Influenciador negro abordado por PMs presta queixa, e polícia investiga racismo
Júlio César Dantas, de 31 anos, procurou a 5° DP, no centro do Rio, na tarde desta quinta-feira (18/11)
O influenciador e produtor cultural Júlio César De Sá Dantas, de 31 anos, procurou a Polícia Civil nesta quinta-feira (18) para denunciar uma abordagem racista sofrida por ele na última quarta (17). A ação foi logo após o rapaz ter saído de uma loja de roupas, no centro do Rio. O diálogo entre ele e os PMs foi transmitido ao vivo no perfil Carioquice Negra, do qual ele é dono e tem mais de 800 mil seguidores nas redes sociais.
No vídeo, ele logo questiona o motivo da abordagem e recebe como resposta que teria entrado e saído muito rápido do estabelecimento. Ao longo da ação, Júlio questiona se o verdadeiro fato era a cor de sua pele.
Em outro trecho, um dos policiais também afirma que Júlio teria apresentado um volume suspeito na cintura. O jovem levanta a blusa e mostra que não havia qualquer objeto. Um agente chega a dizer que o volume poderia ser efeito do vento na camisa. O produtor de eventos, então, nega-se a entregar a identificação por entender que não havia um motivo concreto para a abordagem e passa a ser acusado de desobediência. No início, é possível identificar dois policiais, mas logo o número cresce e chega a seis, segundo narra o rapaz.
Júlio foi conduzido para a 5ª Delegacia de Polícia Civil, no Centro da cidade, mesma delegacia onde, nesta quinta-feira (18), ele registrou queixa contra a abordagem.
“Incômodo gigante de saber que não é uma coisa nova, que não foi a última vez, que nas últimas 24 horas aconteceu de novo.

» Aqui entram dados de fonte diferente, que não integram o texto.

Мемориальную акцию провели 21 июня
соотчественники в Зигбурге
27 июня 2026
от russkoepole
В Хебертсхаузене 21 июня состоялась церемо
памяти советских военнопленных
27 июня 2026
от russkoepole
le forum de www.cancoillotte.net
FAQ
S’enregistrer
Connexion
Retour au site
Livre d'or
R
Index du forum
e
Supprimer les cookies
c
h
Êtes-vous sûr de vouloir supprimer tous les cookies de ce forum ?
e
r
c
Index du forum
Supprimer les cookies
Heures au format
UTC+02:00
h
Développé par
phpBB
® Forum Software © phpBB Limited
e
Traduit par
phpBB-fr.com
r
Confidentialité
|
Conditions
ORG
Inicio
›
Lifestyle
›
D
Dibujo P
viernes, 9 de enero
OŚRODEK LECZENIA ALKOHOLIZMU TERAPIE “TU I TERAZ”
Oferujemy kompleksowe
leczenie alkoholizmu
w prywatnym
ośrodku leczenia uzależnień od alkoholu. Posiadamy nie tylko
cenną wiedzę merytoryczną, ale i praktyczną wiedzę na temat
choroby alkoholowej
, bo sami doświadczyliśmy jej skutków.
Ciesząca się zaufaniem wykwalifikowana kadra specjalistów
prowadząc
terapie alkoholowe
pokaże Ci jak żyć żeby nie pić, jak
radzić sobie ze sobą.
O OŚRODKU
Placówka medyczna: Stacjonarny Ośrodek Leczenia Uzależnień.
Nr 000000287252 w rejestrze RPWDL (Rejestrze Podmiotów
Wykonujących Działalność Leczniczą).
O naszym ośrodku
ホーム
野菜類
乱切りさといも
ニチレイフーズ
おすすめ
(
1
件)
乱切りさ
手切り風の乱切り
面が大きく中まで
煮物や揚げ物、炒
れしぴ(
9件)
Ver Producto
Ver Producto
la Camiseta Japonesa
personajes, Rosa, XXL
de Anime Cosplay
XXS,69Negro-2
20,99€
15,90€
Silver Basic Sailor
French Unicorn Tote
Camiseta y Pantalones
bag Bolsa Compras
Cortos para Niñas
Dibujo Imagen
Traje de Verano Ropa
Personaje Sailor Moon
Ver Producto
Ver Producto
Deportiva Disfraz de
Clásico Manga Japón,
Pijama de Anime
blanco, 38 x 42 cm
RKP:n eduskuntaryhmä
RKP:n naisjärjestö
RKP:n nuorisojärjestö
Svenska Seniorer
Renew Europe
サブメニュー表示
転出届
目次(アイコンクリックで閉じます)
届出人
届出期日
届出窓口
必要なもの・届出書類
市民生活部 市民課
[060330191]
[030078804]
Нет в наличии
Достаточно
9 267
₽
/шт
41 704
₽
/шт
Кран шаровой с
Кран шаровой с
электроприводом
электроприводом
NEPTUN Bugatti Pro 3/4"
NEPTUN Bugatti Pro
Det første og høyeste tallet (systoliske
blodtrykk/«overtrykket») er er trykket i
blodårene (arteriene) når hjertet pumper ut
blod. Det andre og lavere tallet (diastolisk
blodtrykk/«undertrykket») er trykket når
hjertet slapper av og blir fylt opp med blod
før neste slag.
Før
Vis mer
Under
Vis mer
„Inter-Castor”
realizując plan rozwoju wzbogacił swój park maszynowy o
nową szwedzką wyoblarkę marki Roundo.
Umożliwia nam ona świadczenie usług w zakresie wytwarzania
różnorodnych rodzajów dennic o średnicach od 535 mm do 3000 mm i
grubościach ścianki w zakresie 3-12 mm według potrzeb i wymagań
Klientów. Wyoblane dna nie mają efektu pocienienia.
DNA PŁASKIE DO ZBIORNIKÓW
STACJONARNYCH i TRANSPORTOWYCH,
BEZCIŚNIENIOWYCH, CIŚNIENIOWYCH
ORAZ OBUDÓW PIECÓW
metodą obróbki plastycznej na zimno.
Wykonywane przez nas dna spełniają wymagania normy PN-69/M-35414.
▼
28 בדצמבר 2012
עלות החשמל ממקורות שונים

Eu tô aqui pra que essa pauta seja questionada, discutida, que as instituições levantem essa pauta e reverberem, pra mudar essa forma de abordagem. Ali eram duas da tarde, fiquei imaginando se fosse tarde da noite o que seria”, disse Júlio, à CNN.
O influenciador estava acompanhado de advogados do Instituto de Defesa da População Negra (IDPN), que comentaram o caso.
“A gente não quer que o policial seja pintado como o único causador do dano que o Júlio vivenciou, mas sim que a gente possa questionar a estrutura que possibilita isso. Debater a atuação da polícia na seletividade da ação. Não podemos naturalizar isso”, afirmou Joel Luiz da Costa, que após a entrevista, confirmou a abertura de uma investigação por racismo.
Procurada pela CNN sobre a denúncia do produtor cultural, a Operação Segurança Presente (OSP) se manifestou pela seguinte nota: “Os policiais do Centro Presente estavam a patrulhando a região do Centro e suspeitaram do rapaz que, segundo eles, demonstrou insatisfação com a aproximação policial e pareceu querer se desvencilhar dos agentes entrando em uma loja. Os policiais se aproximaram do rapaz e pediram para que ele se identificasse. Porém, ele se recusou e, por isso, foi conduzido à delegacia para que fosse identificado. Na delegacia ele foi identificado, nada foi constatado e foi liberado.”
A CNN também pediu nota à Polícia Civil e aguarda o retorno.
Para Rodrigo Mondego, vice-presidente do Conselho Estadual de Defesa dos Direitos Humanos do Rio de Janeiro e procurador da Comissão de Direitos Humanos da Ordem dos Advogados do Brasil (OAB), a abordagem policial precisa ser fundamentada em alguma suspeita concreta de crime cometido.
“Quando não há motivação para a abordagem e a pessoa é levada para a delegacia sem justificativa, caracteriza-se abuso de autoridade. A pessoa só pode ser detida em caso de flagrante delito, em caso de um crime, ou por determinação judicial. Ninguém pode ser detido para averiguação. Esse é um instrumento usado na ditadura. É uma violação à Constituição e ao Código do Processo Penal. Ser preto não é uma atitude suspeita”, pontuou Mondego.